Pour autant, l’idée de participation n’est pas morte. Elle se transforme et renaît par le terme de coconstruction. Cette évolution est liée aux profonds changements du travail dans un univers plus incertain. Ils nécessitent de faire appel aux salarié·es en amont de l’exécution, parfois jusque dans la conception ou l’innovation. Dans un monde plus incertain, l’entreprise s’éloigne d’un modèle organisationnel unique en capacité de répondre à tout aléa. La participation revient parce que, plus que jamais, travailler c’est communiquer. Qu’on le veuille ou non, le travail est collectif. L’individu échange, interagit, participe, s’engage afin de pouvoir faire son travail. Sa parole vient « compléter l’organisation » 5. On redécouvre que le travail nécessite des échanges avec autrui, qu’il est collectif car jamais prescrit dans sa totalité, que les salarié·es sont impliqué·es en prenant en permanence des décisions : discutant et se disputant, s’expliquant avec leurs collègues, leur manager, d’autres équipes, en une « coopération conflictuelle » 

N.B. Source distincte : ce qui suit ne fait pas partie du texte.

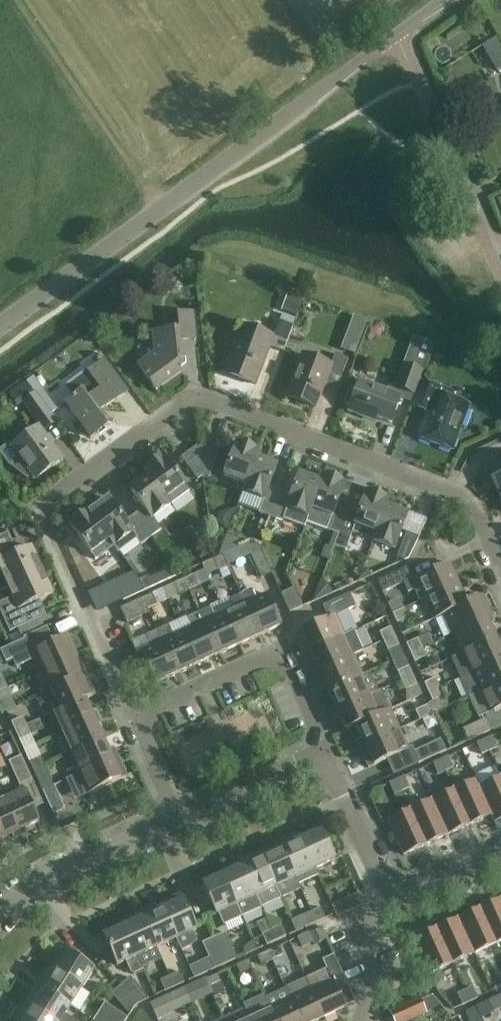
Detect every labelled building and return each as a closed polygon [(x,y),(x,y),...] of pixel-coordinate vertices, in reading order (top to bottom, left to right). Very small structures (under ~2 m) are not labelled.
[(274,299),(294,307),(301,290),(281,282),(274,299)] [(183,365),(181,341),(195,340),(192,312),(178,313),(180,329),(152,332),(154,351),(137,364),(154,386),(183,365)] [(280,321),(274,336),(241,324),(223,372),(255,385),(270,347),(284,352),(293,326),(280,321)] [(347,337),(343,348),(356,353),(361,342),(347,337)] [(68,386),(64,388),(71,397),(64,402),(91,437),(110,423),(101,411),(127,390),(104,360),(93,345),(75,360),(86,374),(68,386)] [(335,354),(331,364),(303,354),(287,396),(315,406),(322,387),(336,392),(348,359),(335,354)] [(405,363),(404,366),(395,389),(414,396),(423,370),(405,363)] [(27,383),(29,385),(50,414),(57,409),(34,378),(27,383)] [(345,402),(347,405),(350,406),(349,410),(365,416),(366,413),(391,422),(401,395),(360,380),(356,389),(353,388),(350,390),(345,402)] [(419,437),(451,449),(468,405),(437,393),(439,387),(423,381),(413,406),(428,412),(419,437)] [(57,423),(50,414),(29,385),(17,394),(23,402),(22,403),(45,433),(57,423)] [(395,419),(389,443),(403,446),(409,423),(395,419)] [(11,447),(18,457),(11,466),(27,478),(31,475),(34,479),(62,459),(38,427),(11,447)] [(255,457),(256,457),(259,450),(236,442),(224,476),(245,484),(255,457)] [(203,476),(198,445),(182,457),(198,480),(203,476)] [(218,452),(198,445),(203,476),(209,478),(218,452)] [(189,491),(184,484),(163,455),(144,469),(148,475),(149,475),(171,505),(189,491)] [(277,465),(256,457),(255,457),(245,484),(242,491),(265,500),(260,513),(270,517),(280,491),(269,487),(277,465)] [(500,488),(500,462),(486,469),(496,491),(500,488)] [(280,491),(270,517),(282,521),(283,519),(304,526),(306,522),(321,482),(320,481),(299,473),(291,495),(280,491)] [(323,474),(320,481),(321,482),(306,522),(338,534),(348,507),(337,503),(345,482),(323,474)] [(144,508),(134,515),(151,538),(161,530),(153,519),(171,505),(149,475),(148,475),(130,489),(144,508)] [(351,532),(373,540),(386,506),(389,499),(367,490),(359,511),(348,507),(338,534),(349,538),(351,532)] [(109,499),(90,512),(110,539),(120,552),(121,551),(119,550),(137,537),(142,544),(151,538),(134,515),(126,522),(109,499)] [(408,514),(386,506),(373,540),(395,548),(408,514)] [(110,539),(90,512),(88,510),(69,524),(91,553),(110,539)] [(397,557),(405,560),(408,558),(419,537),(407,533),(397,557)] [(6,586),(41,569),(31,547),(17,553),(10,538),(0,543),(0,573),(6,586)] [(261,578),(272,573),(261,546),(250,542),(246,544),(261,578)] [(206,550),(186,561),(193,573),(213,562),(206,550)] [(298,558),(303,574),(321,569),(316,553),(298,558)] [(213,559),(218,570),(228,566),(222,555),(213,559)] [(100,579),(115,575),(112,563),(97,567),(100,579)] [(424,599),(459,583),(450,563),(415,578),(424,599)] [(119,602),(144,590),(177,575),(171,564),(164,567),(167,574),(163,576),(161,573),(151,578),(152,581),(150,582),(147,576),(114,591),(119,602)] [(411,578),(406,567),(377,580),(382,591),(411,578)] [(38,599),(52,593),(41,569),(6,586),(12,598),(0,603),(0,611),(10,632),(17,628),(21,637),(45,626),(41,617),(46,615),(38,599)] [(204,570),(174,583),(163,588),(168,599),(179,594),(198,585),(209,580),(207,575),(204,570)] [(86,587),(90,599),(114,591),(110,579),(86,587)] [(444,614),(468,603),(459,583),(424,599),(433,619),(444,614)] [(147,609),(157,604),(168,599),(163,588),(142,598),(147,609)] [(252,589),(241,594),(260,635),(281,625),(266,593),(255,598),(252,589)] [(224,612),(239,645),(260,635),(241,594),(230,599),(234,607),(224,612)] [(328,618),(295,634),(305,653),(344,635),(335,615),(355,606),(350,594),(323,606),(328,618)] [(149,612),(147,609),(142,598),(120,608),(127,622),(149,612)] [(468,603),(444,614),(452,633),(492,615),(489,609),(483,611),(477,598),(468,603)] [(199,612),(218,654),(239,645),(224,612),(214,617),(210,608),(199,612)] [(397,622),(408,617),(404,608),(393,613),(397,622)] [(198,664),(218,654),(199,612),(187,618),(191,627),(183,631),(198,664)] [(492,615),(452,633),(461,653),(495,637),(489,624),(495,622),(492,615)] [(375,622),(384,641),(395,636),(386,617),(375,622)] [(169,625),(157,630),(177,673),(198,664),(183,631),(173,635),(169,625)] [(156,683),(177,673),(157,630),(132,642),(138,654),(141,652),(156,683)] [(344,635),(305,653),(314,673),(354,655),(364,650),(355,631),(344,635)] [(33,651),(42,671),(77,655),(67,635),(33,651)] [(404,656),(395,636),(384,641),(393,661),(404,656)] [(500,659),(500,650),(495,637),(461,653),(451,658),(460,677),(500,659)] [(406,644),(410,653),(422,647),(418,638),(406,644)] [(5,661),(29,650),(24,639),(0,650),(5,661)] [(422,647),(410,653),(415,661),(426,656),(422,647)] [(42,671),(49,686),(40,690),(42,694),(86,674),(77,655),(42,671)] [(354,655),(314,673),(317,679),(322,677),(328,690),(362,674),(354,655)] [(398,671),(402,680),(413,675),(409,666),(404,656),(393,661),(398,671)] [(460,677),(469,697),(500,683),(500,659),(460,677)] [(394,669),(377,676),(382,689),(399,683),(394,669)] [(369,672),(362,674),(328,690),(323,692),(331,712),(378,691),(369,672)] [(56,699),(60,709),(61,710),(85,698),(85,699),(95,694),(86,674),(42,694),(41,695),(45,704),(56,699)] [(413,675),(402,680),(406,689),(417,684),(413,675)] [(428,692),(440,687),(436,678),(424,683),(428,692)] [(478,717),(500,707),(500,683),(469,697),(478,717)] [(440,687),(428,692),(432,701),(444,696),(440,687)] [(11,696),(6,688),(0,691),(0,702),(11,696)] [(372,694),(331,712),(334,719),(340,716),(346,730),(356,725),(390,709),(381,690),(378,691),(372,694)] [(61,710),(60,709),(50,714),(59,734),(99,716),(96,709),(91,712),(85,699),(85,698),(61,710)] [(419,720),(431,714),(427,705),(415,711),(419,720)] [(390,709),(356,725),(362,738),(356,741),(359,747),(399,729),(390,709)] [(59,734),(68,754),(103,738),(97,725),(102,722),(99,716),(59,734)] [(11,722),(15,731),(26,726),(22,717),(11,722)] [(468,740),(492,729),(487,718),(463,728),(468,740)] [(15,731),(24,750),(36,745),(31,734),(26,726),(15,731)] [(399,729),(359,747),(362,754),(367,751),(374,765),(408,749),(399,729)] [(484,740),(490,751),(497,747),(492,736),(484,740)] [(68,754),(78,773),(117,755),(116,753),(114,754),(112,749),(109,751),(103,738),(68,754)] [(418,763),(446,750),(441,739),(413,751),(418,763)] [(490,751),(484,740),(477,743),(482,755),(490,751)] [(24,750),(33,770),(44,765),(40,756),(36,745),(24,750)] [(19,785),(32,779),(21,755),(9,761),(19,785)] [(117,755),(78,773),(87,793),(126,775),(119,761),(118,762),(116,758),(118,757),(117,755)] [(440,760),(446,771),(453,768),(448,756),(440,760)] [(446,771),(440,760),(433,763),(438,775),(446,771)] [(49,774),(44,765),(33,770),(37,779),(49,774)] [(396,780),(402,791),(409,788),(404,776),(396,780)] [(500,777),(480,786),(479,787),(492,814),(491,815),(494,822),(500,819),(500,777)] [(479,787),(480,786),(476,779),(454,789),(470,824),(491,815),(492,814),(479,787)] [(402,791),(396,780),(389,783),(394,795),(402,791)] [(53,813),(65,808),(54,784),(42,790),(53,813)] [(23,787),(3,796),(18,831),(39,821),(23,787)] [(470,824),(454,789),(432,799),(448,834),(470,824)] [(18,831),(3,796),(0,798),(0,839),(18,831)] [(448,834),(432,799),(410,809),(426,844),(448,834)] [(426,844),(410,809),(388,819),(404,854),(426,844)] [(301,839),(315,869),(335,860),(322,830),(301,839)] [(315,869),(301,839),(299,834),(279,843),(298,884),(318,875),(315,869)] [(259,852),(280,897),(300,888),(298,884),(279,843),(259,852)] [(259,852),(240,860),(261,906),(280,897),(259,852)] [(235,869),(223,875),(242,917),(262,908),(261,906),(240,860),(233,864),(235,869)] [(224,925),(242,917),(223,875),(203,884),(216,914),(219,913),(224,925)] [(350,882),(331,891),(335,899),(354,891),(350,882)] [(336,916),(362,905),(357,893),(331,905),(336,916)] [(180,894),(160,903),(177,939),(182,951),(192,946),(191,945),(197,940),(193,931),(197,930),(180,894)] [(480,908),(496,943),(500,941),(500,898),(480,908)] [(160,903),(141,912),(157,948),(177,939),(160,903)] [(311,911),(316,922),(325,918),(320,907),(311,911)] [(496,943),(480,908),(458,918),(474,953),(496,943)] [(316,922),(311,911),(301,916),(306,927),(316,922)] [(121,921),(123,926),(137,957),(157,948),(141,912),(121,921)] [(474,953),(458,918),(436,928),(452,963),(474,953)] [(271,929),(276,940),(286,936),(281,925),(271,929)] [(142,970),(137,957),(123,926),(103,936),(117,966),(126,962),(132,975),(142,970)] [(452,963),(436,928),(414,938),(430,973),(452,963)] [(276,940),(271,929),(262,934),(267,945),(276,940)] [(213,937),(225,963),(237,958),(225,932),(213,937)] [(225,963),(213,937),(202,942),(214,969),(225,963)] [(279,945),(269,950),(273,959),(283,954),(279,945)] [(49,967),(82,988),(94,970),(61,949),(49,967)] [(273,959),(269,950),(257,956),(261,964),(273,959)] [(306,978),(324,1018),(345,1008),(339,995),(350,990),(335,957),(324,962),(332,979),(320,984),(315,974),(306,978)] [(161,976),(178,970),(175,960),(158,966),(161,976)] [(240,974),(251,969),(247,960),(236,965),(240,974)] [(42,979),(38,985),(71,1007),(82,988),(49,967),(42,979)] [(170,976),(175,987),(184,982),(179,972),(170,976)] [(217,974),(206,979),(210,987),(221,982),(217,974)] [(469,975),(451,982),(455,993),(473,987),(469,975)] [(175,987),(170,976),(161,980),(165,991),(175,987)] [(120,985),(137,1004),(148,998),(130,977),(120,985)] [(296,983),(285,987),(290,998),(300,1020),(317,1020),(324,1018),(306,978),(296,983)] [(206,979),(195,984),(186,988),(192,1001),(201,997),(204,1005),(215,1000),(209,988),(210,987),(206,979)] [(53,1020),(77,1020),(66,1014),(71,1007),(38,985),(33,992),(38,995),(31,1006),(53,1020)] [(137,1004),(120,985),(111,993),(127,1012),(137,1004)] [(290,998),(285,987),(286,990),(265,998),(269,1008),(275,1020),(300,1020),(290,998)] [(465,991),(470,1002),(478,998),(473,987),(465,991)] [(192,1001),(186,988),(150,1004),(156,1017),(192,1001)] [(470,1002),(465,991),(457,994),(462,1005),(470,1002)] [(426,1013),(419,998),(390,1012),(394,1020),(408,1020),(426,1013)] [(496,998),(488,1002),(494,1012),(500,1009),(500,1007),(496,998)] [(95,1001),(88,1013),(100,1019),(106,1006),(95,1001)] [(31,1006),(27,1004),(16,1020),(53,1020),(31,1006)] [(248,1017),(250,1020),(275,1020),(269,1008),(248,1017)] [(476,1008),(465,1013),(469,1020),(483,1020),(476,1008)] [(248,1017),(245,1009),(224,1018),(225,1020),(250,1020),(248,1017)] [(127,1017),(118,1011),(111,1020),(125,1020),(127,1017)]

Participer, cocontruire c’est « prendre part à des univers de sens en train de se faire » 7. Prendre part, mais aussi apporter sa part (au sens de contribuer) et recevoir sa part (au sens de bénéficier). Charge à l’entreprise d’autoriser la prise de parole et d’organiser l’échange.
L’air du temps est donc à un renouveau du participatif. Pour exemple, en 2013, un accord national interprofessionnel sur la qualité de vie au travail et l’égalité professionnelle est signé par les partenaires sociaux, insistant sur le fait d’encourager et de favoriser l’expression des salarié·es sur leur travail. Des formules fleurissent par ailleurs comme celle d’« entreprise libérée ». Ses promoteurs, notamment Isaac Getz8, en appellent à une organisation dans laquelle les salarié·es « jouissent d’une liberté totale
et ont la responsabilité d’entreprendre des actions qu’ils (…) considèrent être les meilleures ». Ces actions sont encadrées par la mission de l’entreprise, elle-même définie par un « leader libérateur » qui doit faire adhérer les salarié·es à sa « vision ». La formule est ambitieuse, mais le paradoxe latent : la liberté totale intervient dans le cadre prédéfini par le leader. Si dialogue il y a entre salarié·es, cela paraît moins vrai entre le leader et les salarié·es, la recherche d’adhésion ne constituant pas un dialogue mais un monologue. Et puis, dans cet univers libéré le management de proximité a tendance à disparaître, alors qu’il est un acteur-clé du dialogue sur le terrain.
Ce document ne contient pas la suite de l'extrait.